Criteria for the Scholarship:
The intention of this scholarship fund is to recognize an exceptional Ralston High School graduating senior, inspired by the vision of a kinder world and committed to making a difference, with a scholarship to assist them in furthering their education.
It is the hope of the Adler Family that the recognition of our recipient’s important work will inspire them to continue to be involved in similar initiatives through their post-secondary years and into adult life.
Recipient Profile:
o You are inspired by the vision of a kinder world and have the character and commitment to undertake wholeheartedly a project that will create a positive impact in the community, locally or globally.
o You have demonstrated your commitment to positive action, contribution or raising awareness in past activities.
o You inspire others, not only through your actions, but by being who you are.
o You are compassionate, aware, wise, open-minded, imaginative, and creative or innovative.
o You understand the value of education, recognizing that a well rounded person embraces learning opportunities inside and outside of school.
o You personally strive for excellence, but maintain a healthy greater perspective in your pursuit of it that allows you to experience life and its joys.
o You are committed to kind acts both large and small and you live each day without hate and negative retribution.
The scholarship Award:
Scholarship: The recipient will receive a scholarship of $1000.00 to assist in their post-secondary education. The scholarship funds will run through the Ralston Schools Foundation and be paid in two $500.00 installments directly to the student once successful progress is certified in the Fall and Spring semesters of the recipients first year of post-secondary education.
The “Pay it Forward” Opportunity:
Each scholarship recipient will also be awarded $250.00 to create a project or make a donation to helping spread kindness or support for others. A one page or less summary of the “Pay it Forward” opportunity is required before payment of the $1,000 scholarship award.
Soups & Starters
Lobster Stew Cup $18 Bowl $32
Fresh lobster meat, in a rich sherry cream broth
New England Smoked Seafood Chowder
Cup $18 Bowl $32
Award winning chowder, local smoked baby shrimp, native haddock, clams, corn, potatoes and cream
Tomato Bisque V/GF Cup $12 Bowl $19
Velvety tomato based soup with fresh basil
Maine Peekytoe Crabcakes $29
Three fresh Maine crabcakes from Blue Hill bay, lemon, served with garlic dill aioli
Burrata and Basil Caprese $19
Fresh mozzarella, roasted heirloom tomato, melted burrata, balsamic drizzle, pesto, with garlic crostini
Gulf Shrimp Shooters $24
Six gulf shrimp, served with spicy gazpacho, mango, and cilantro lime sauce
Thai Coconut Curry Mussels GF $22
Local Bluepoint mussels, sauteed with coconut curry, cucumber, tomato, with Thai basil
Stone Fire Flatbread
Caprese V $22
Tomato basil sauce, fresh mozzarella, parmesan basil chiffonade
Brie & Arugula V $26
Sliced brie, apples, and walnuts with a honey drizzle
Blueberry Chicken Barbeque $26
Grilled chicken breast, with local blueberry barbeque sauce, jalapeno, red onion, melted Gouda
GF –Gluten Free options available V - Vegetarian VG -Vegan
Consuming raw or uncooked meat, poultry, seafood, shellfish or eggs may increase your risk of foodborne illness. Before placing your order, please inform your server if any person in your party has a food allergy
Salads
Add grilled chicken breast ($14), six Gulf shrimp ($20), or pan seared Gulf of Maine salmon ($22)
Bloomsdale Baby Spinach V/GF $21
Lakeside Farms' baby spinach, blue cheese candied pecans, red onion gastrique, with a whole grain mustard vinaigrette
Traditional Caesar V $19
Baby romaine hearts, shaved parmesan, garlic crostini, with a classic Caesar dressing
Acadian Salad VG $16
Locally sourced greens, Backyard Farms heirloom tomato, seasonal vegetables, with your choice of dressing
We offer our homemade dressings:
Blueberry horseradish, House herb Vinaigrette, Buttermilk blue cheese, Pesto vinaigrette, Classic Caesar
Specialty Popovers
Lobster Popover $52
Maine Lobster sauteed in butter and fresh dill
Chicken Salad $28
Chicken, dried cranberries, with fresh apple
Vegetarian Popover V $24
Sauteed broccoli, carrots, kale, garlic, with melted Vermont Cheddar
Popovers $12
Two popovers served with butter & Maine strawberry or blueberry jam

┄┄┄┄┄┄

Your answer must be the lines from the first line of the entries above through the line that contains "o You inspire", written out exactly.

Criteria for the Scholarship:
The intention of this scholarship fund is to recognize an exceptional Ralston High School graduating senior, inspired by the vision of a kinder world and committed to making a difference, with a scholarship to assist them in furthering their education.
It is the hope of the Adler Family that the recognition of our recipient’s important work will inspire them to continue to be involved in similar initiatives through their post-secondary years and into adult life.
Recipient Profile:
o You are inspired by the vision of a kinder world and have the character and commitment to undertake wholeheartedly a project that will create a positive impact in the community, locally or globally.
o You have demonstrated your commitment to positive action, contribution or raising awareness in past activities.
o You inspire others, not only through your actions, but by being who you are.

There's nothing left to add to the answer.